Analytics and machine learning for finance, energy, and healthcare.
MS Data Science, UVA·Open to relocation
01 / About
About me.
Recently finished an MS in Data Science at UVA (4.0 GPA), after two
and a half years at the Virginia Retirement System and a quantitative
undergrad in math and economics, also at UVA.
Most of the work has been analytics. Dashboards, scoring models,
document automation, ETL. Some applied ML where it fit, including a
recent computer vision capstone at UVA's medical school. The contract
before VRS was in energy markets, working on generator data for
industrial price models.
Outside of work, mostly cars, cameras, friends, among other things.
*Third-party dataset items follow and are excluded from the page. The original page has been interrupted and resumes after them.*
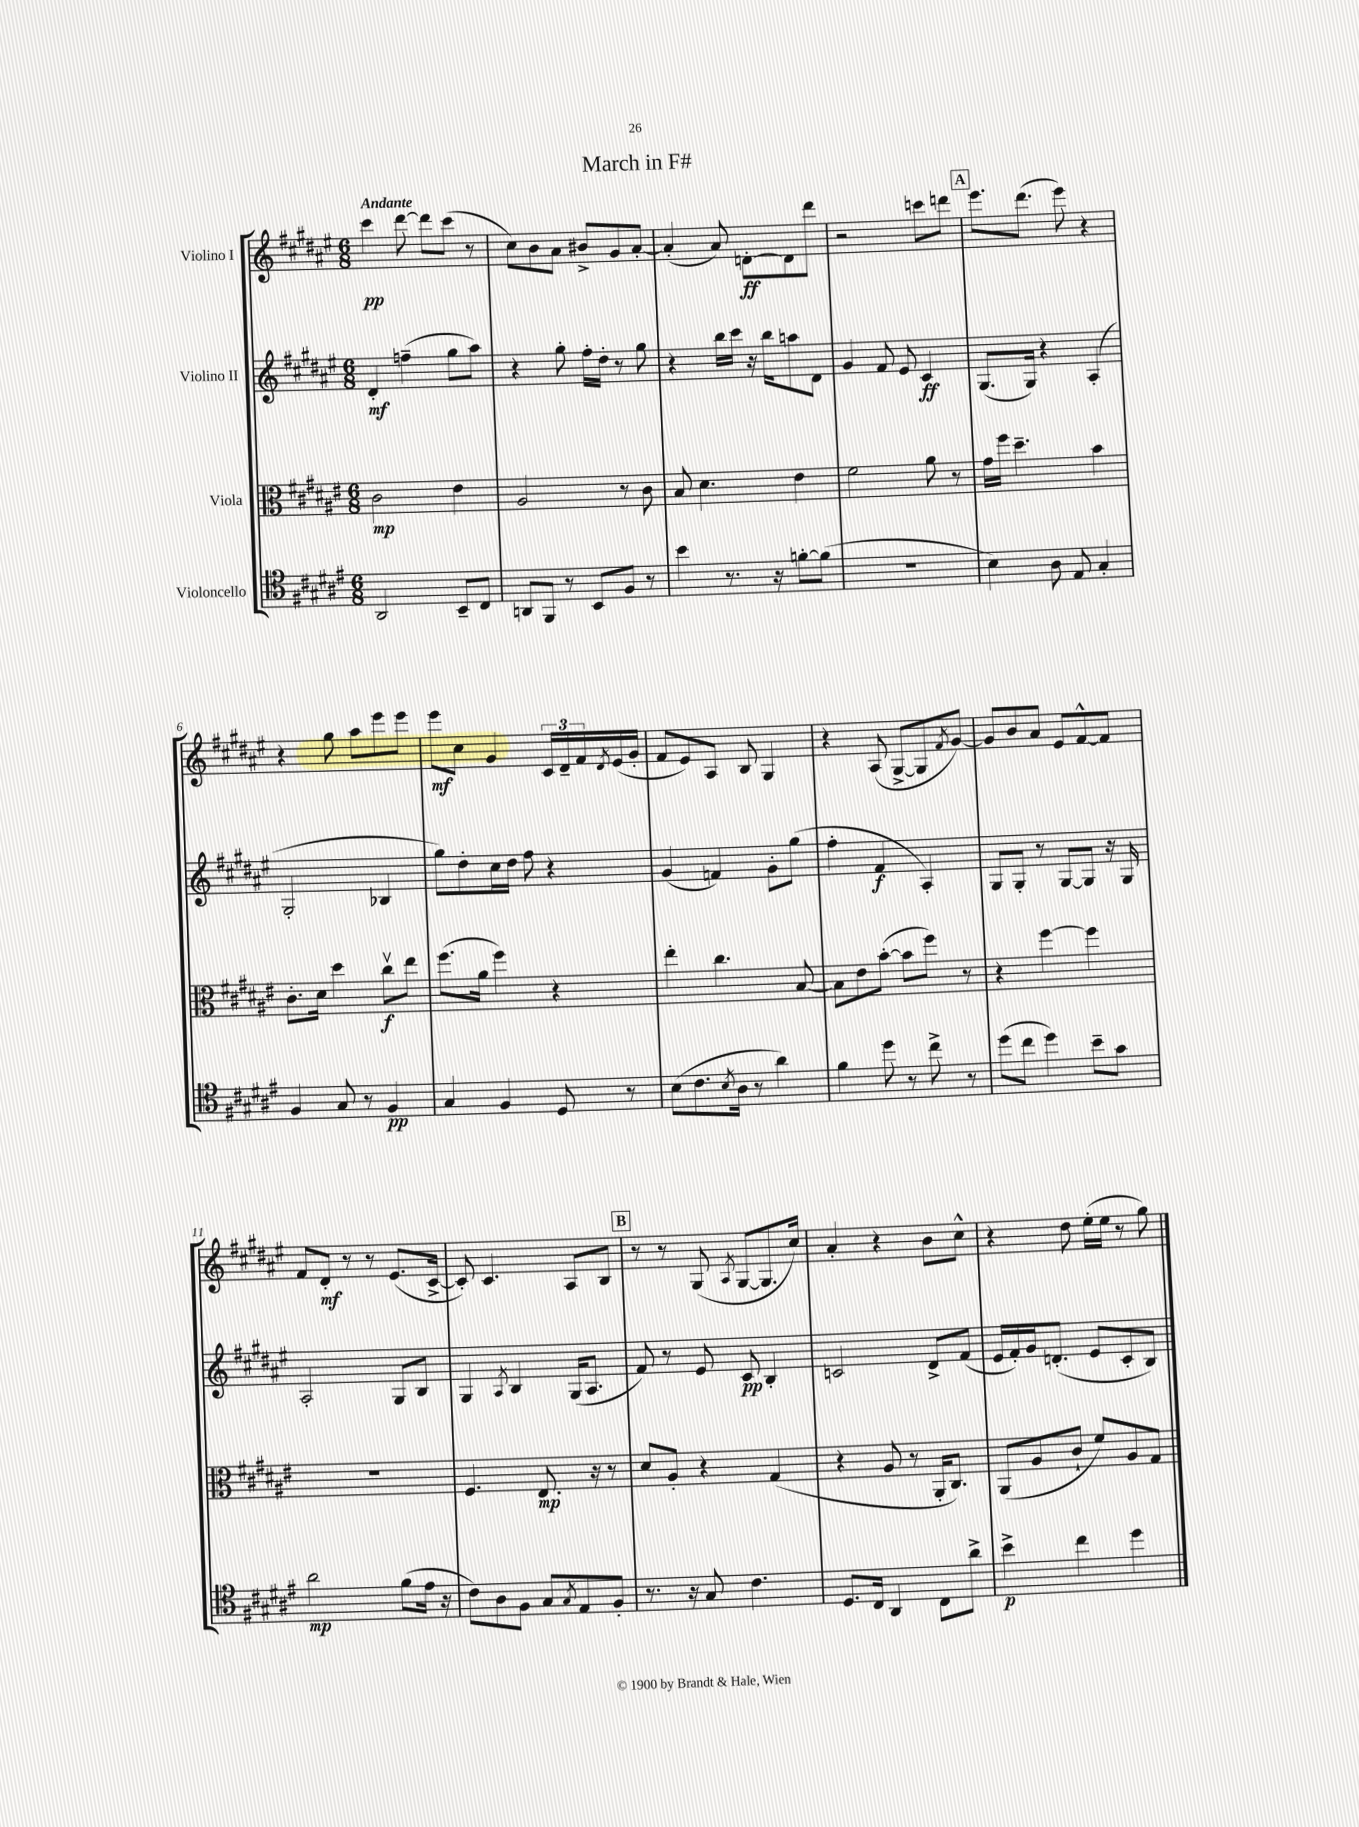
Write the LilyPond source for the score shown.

\header { title = "March in F#" }
<<
\new StaffGroup <<
\new Staff = "s0" \with { instrumentName = "Violino I" } {
    \clef treble \key fis \major \numericTimeSignature \time 6/8 \tempo "Andante"
    cis'''4\pp dis'''8~ dis'''8 cis'''8( r8 |
    cis''8) b'8 ais'8 bis'8-> gis'8 ais'8~-. |
    ais'4-.( ais'8) d'8~-.\ff d'8 dis'''8 |
    r2 c'''8 d'''8 |
    \mark \markup { \box "A" } eis'''8. dis'''8.( eis'''8) r4 |
    r4 gis''8 ais''8 eis'''8 eis'''8 |
    eis'''8\mf cis''8 gis'4 \tuplet 3/2 { cis'16 dis'16-- fis'16 } \acciaccatura { dis'8 } eis'16( gis'16-. |
    fis'8 eis'8) ais8 b8 gis4 |
    r4 ais8( gis8~-> gis8 \acciaccatura { fis'8 } gis'8~) |
    gis'8 b'8 ais'8 eis'8 fis'8~-^ fis'8 |
    fis'8 dis'8-.\mf r8 r8 eis'8.( cis'16~-> |
    cis'8-.) cis'4. ais8 b8 |
    \mark \markup { \box "B" } r8 r8 gis8( \acciaccatura { ais8 } gis8~ gis8. cis''16) |
    ais'4-. r4 b'8 cis''8-^ |
    r4 dis''8 eis''16-.( eis''16 r8 gis''8) \bar "|." |
}
\new Staff = "s1" \with { instrumentName = "Violino II" } {
    \clef treble \key fis \major \numericTimeSignature \time 6/8
    dis'4-.\mf f''4--( gis''8 ais''8) |
    r4 gis''8-. fis''16-. dis''16-. r8 gis''8 |
    r4 b''16 cis'''16 r16 b''16 a''8 dis'8 |
    gis'4 fis'8 eis'8 cis'4\ff |
    \mark \markup { \box "A" } gis8.( gis16) r4 ais4-.( |
    gis2-. bes4 |
    gis''8) dis''8-. cis''16 dis''16 fis''8 r4 |
    gis'4( f'4) gis'8-. gis''8( |
    fis''4-. fis'4\f ais4-.) |
    gis8 gis8-. r8 gis8~ gis8 r16 gis16 |
    ais2-. gis8 b8 |
    gis4 \acciaccatura { ais8 } b4 gis16( ais8. |
    \mark \markup { \box "B" } fis'8) r8 eis'8 cis'8\pp b4-. |
    c'2 dis'8-> fis'8( |
    eis'16 fis'16-.) gis'16 d'8.-.( eis'8 cis'8-. b8) \bar "|." |
}
\new Staff = "s2" \with { instrumentName = "Viola" } {
    \clef alto \key fis \major \numericTimeSignature \time 6/8
    cis'2\mp eis'4 |
    ais2 r8 cis'8 |
    b8 dis'4. eis'4 |
    fis'2 ais'8 r8 |
    \mark \markup { \box "A" } gis'16 fis''16 dis''4.-- b'4 |
    cis'8.-. dis'16 dis''4 cis''8\upbow\f eis''8 |
    fis''8.( ais'16 fis''4) r4 |
    eis''4-. cis''4. b8~ |
    b8 eis'8 b'8~-.( b'8 fis''8) r8 |
    r4 fis''4~ fis''4 |
    R2. |
    fis4. eis8.\mp r16 r8 |
    \mark \markup { \box "B" } dis'8 ais8-. r4 gis4( |
    r4 ais8 r8 ais,16-. cis8.) |
    ais,8( ais8 cis'8-! fis'8) ais8 gis8 \bar "|." |
}
\new Staff = "s3" \with { instrumentName = "Violoncello" } {
    \clef tenor \key fis \major \numericTimeSignature \time 6/8
    ais,2 b,8-- cis8 |
    a,8 fis,8 r8 b,8 fis8 r8 |
    b'4 r8. r16 f'8~-. f'8( |
    R2. |
    \mark \markup { \box "A" } b4) ais8 eis8 gis4-. |
    fis4 gis8 r8 fis4\pp |
    gis4 fis4 dis8 r8 |
    b8( cis'8. \acciaccatura { b8 } ais16 r8 ais'4) |
    fis'4 dis''8 r8 cis''8-> r8 |
    dis''8( cis''8 dis''4) b'8-- gis'8 |
    ais'2\mp fis'8( eis'16 r16 |
    cis'8) ais8 fis8 gis8 \acciaccatura { gis8 } eis8 fis8-. |
    \mark \markup { \box "B" } r8. r16 gis8 cis'4. |
    dis8. cis16 ais,4 cis8 ais'8-> |
    b'4->\p cis''4 dis''4 \bar "|." |
}
>>
>>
I waste money on a 50 year old sports car and Polaroid film, and occasionally a 24 Hours of Lemons team.
02 / Work
Where I worked.
2023 to 2025
Data Scientist
Virginia Retirement System · Richmond, VA
Applied NLP and LLM-based sentiment analysis to 10-K/Q filings, news, and FOMC communications, producing macro signals consumed by the investment team for quarterly outlook reporting.
Built an OCR + NLP document-processing pipeline for SEC ADV compliance, cutting quarterly manual review by ~50% and improving audit traceability.
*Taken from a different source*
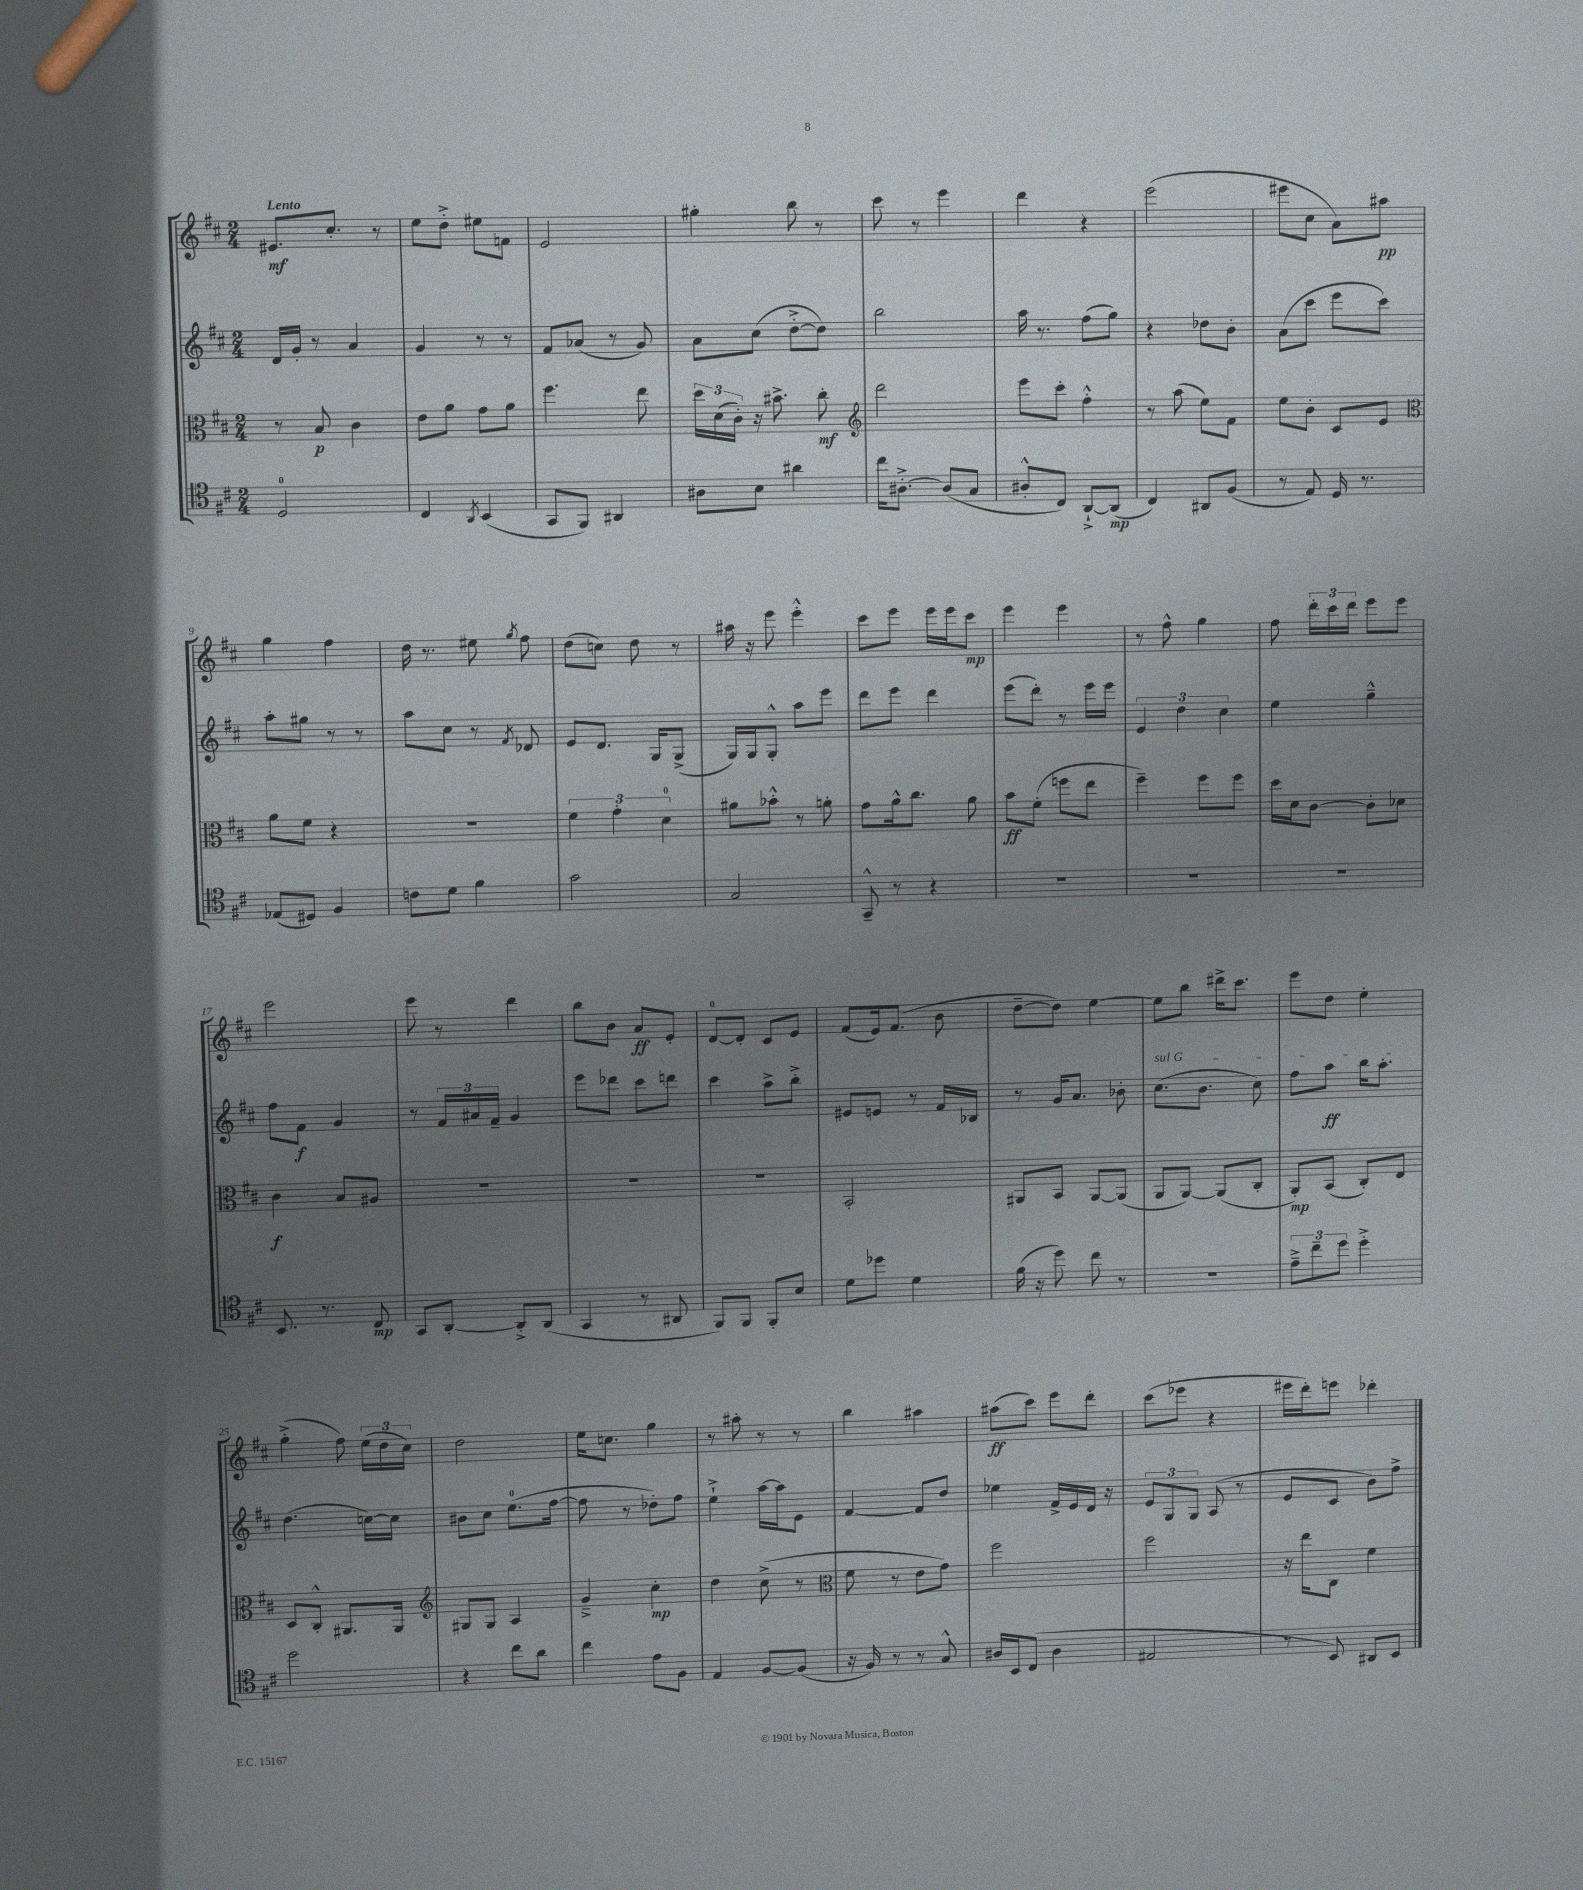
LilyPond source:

Engineered SQL stored procedures and views supporting Treasury and Risk reporting.
Led cross-team process redesign and automation initiatives across Real Assets, Credit Strategies, Risk, Treasury, and external vendors (Snowflake, BarraOne), reducing end-to-end processing time by 30%+.
Partnered with Equity, Risk, and Treasury stakeholders to ship Tableau, Streamlit, and Excel/VBA tools, including a cash-visibility dashboard that surfaced previously unrecognized free cash for the Treasury team.
Developed and maintained Python- and MATLAB-based factor scoring models and automated ETL pipelines, including exploratory data analysis on structured and document-based data such as PDF and XML, improving data integrity and reducing manual upkeep.
2022 (contract)
Data Analyst
Tabors Caramanis Rudkevich · Energy markets consultancy
Processed 5M+ records of generator production data to derive operational parameters (min output, min up/down times, ramp constraints) feeding industrial price models and trading simulations.
Built scraping and ingestion pipelines across 10+ facilities, adding 200k+ historical data points and correcting previously misreported entries.
Developed anomaly detection logic to automatically flag forced outages and equipment downtime, reducing manual review.
2018 to 2022
Earlier analytics work
Various organizations · Part-time & project-based
Time-series forecasting (ARIMA), anomaly detection, and visualization on operational datasets including municipal waste collection and athletic-performance data, supporting investigative analysis and policy evaluation.
03 / Projects
Project work.
Surgical instrument recognition
UVA School of Medicine · Capstone
Computer vision models (YOLO11, OpenCV) trained for segmentation and
identification of over two dozen surgical cart instruments and
equipment from hours of video, cross-referenced against surgeon
preference cards to quantify utilization and identify waste-reduction
opportunities. Capstone for the PeriOp Green academic lab at the UVA
School of Medicine.
Source materials are not publicly distributed at the lab’s
preference. High-level summary available on request.
YOLO11 instrument detection. Capstone demo.
LLM fine-tuning, published on Hugging Face
Personal · Open-source
Fine-tuned an open-weights 8B base model with PEFT/AdaLoRA for a headline classification. Published model card, evaluation methodology, and results on Hugging Face
alongside reproducible training code.